(Extracted data entries)
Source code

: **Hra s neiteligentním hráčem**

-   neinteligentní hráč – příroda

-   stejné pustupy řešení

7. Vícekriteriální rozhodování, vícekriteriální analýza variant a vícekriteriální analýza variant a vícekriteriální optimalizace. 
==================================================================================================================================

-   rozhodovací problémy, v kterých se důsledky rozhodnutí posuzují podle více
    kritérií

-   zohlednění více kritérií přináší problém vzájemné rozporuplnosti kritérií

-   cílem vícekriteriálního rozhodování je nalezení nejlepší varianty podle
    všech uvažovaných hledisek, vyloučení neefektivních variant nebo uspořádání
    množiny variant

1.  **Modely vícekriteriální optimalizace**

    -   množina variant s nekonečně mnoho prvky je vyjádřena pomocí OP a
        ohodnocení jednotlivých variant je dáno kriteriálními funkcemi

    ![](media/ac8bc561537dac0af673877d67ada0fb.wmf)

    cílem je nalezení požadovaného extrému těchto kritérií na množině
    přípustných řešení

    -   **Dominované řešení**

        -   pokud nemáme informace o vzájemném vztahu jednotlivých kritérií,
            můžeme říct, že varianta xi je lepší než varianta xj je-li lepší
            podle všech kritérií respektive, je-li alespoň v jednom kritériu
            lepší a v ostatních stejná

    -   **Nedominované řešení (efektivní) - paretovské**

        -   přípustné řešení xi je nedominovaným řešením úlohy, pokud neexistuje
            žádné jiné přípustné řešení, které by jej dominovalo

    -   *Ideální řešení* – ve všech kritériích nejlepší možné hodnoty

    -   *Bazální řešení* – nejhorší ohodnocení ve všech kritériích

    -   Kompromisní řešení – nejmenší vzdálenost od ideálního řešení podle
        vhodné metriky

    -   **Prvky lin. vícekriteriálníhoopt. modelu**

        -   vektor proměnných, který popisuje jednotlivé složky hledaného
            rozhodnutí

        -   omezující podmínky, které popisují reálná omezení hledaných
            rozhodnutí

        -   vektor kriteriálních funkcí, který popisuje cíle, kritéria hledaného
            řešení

* [Work to complete]
Please rewrite the lines above as a JSON list of strings, with one string for each line and no blank lines.

* [Answer below]
[
  "Source code",
  ": **Hra s neiteligentním hráčem**",
  "-   neinteligentní hráč – příroda",
  "-   stejné pustupy řešení",
  "7. Vícekriteriální rozhodování, vícekriteriální analýza variant a vícekriteriální analýza variant a vícekriteriální optimalizace. ",
  "==================================================================================================================================",
  "-   rozhodovací problémy, v kterých se důsledky rozhodnutí posuzují podle více",
  "    kritérií",
  "-   zohlednění více kritérií přináší problém vzájemné rozporuplnosti kritérií",
  "-   cílem vícekriteriálního rozhodování je nalezení nejlepší varianty podle",
  "    všech uvažovaných hledisek, vyloučení neefektivních variant nebo uspořádání",
  "    množiny variant",
  "1.  **Modely vícekriteriální optimalizace**",
  "    -   množina variant s nekonečně mnoho prvky je vyjádřena pomocí OP a",
  "        ohodnocení jednotlivých variant je dáno kriteriálními funkcemi",
  "    ![](media/ac8bc561537dac0af673877d67ada0fb.wmf)",
  "    cílem je nalezení požadovaného extrému těchto kritérií na množině",
  "    přípustných řešení",
  "    -   **Dominované řešení**",
  "        -   pokud nemáme informace o vzájemném vztahu jednotlivých kritérií,",
  "            můžeme říct, že varianta xi je lepší než varianta xj je-li lepší",
  "            podle všech kritérií respektive, je-li alespoň v jednom kritériu",
  "            lepší a v ostatních stejná",
  "    -   **Nedominované řešení (efektivní) - paretovské**",
  "        -   přípustné řešení xi je nedominovaným řešením úlohy, pokud neexistuje",
  "            žádné jiné přípustné řešení, které by jej dominovalo",
  "    -   *Ideální řešení* – ve všech kritériích nejlepší možné hodnoty",
  "    -   *Bazální řešení* – nejhorší ohodnocení ve všech kritériích",
  "    -   Kompromisní řešení – nejmenší vzdálenost od ideálního řešení podle",
  "        vhodné metriky",
  "    -   **Prvky lin. vícekriteriálníhoopt. modelu**",
  "        -   vektor proměnných, který popisuje jednotlivé složky hledaného",
  "            rozhodnutí",
  "        -   omezující podmínky, které popisují reálná omezení hledaných",
  "            rozhodnutí",
  "        -   vektor kriteriálních funkcí, který popisuje cíle, kritéria hledaného",
  "            řešení"
]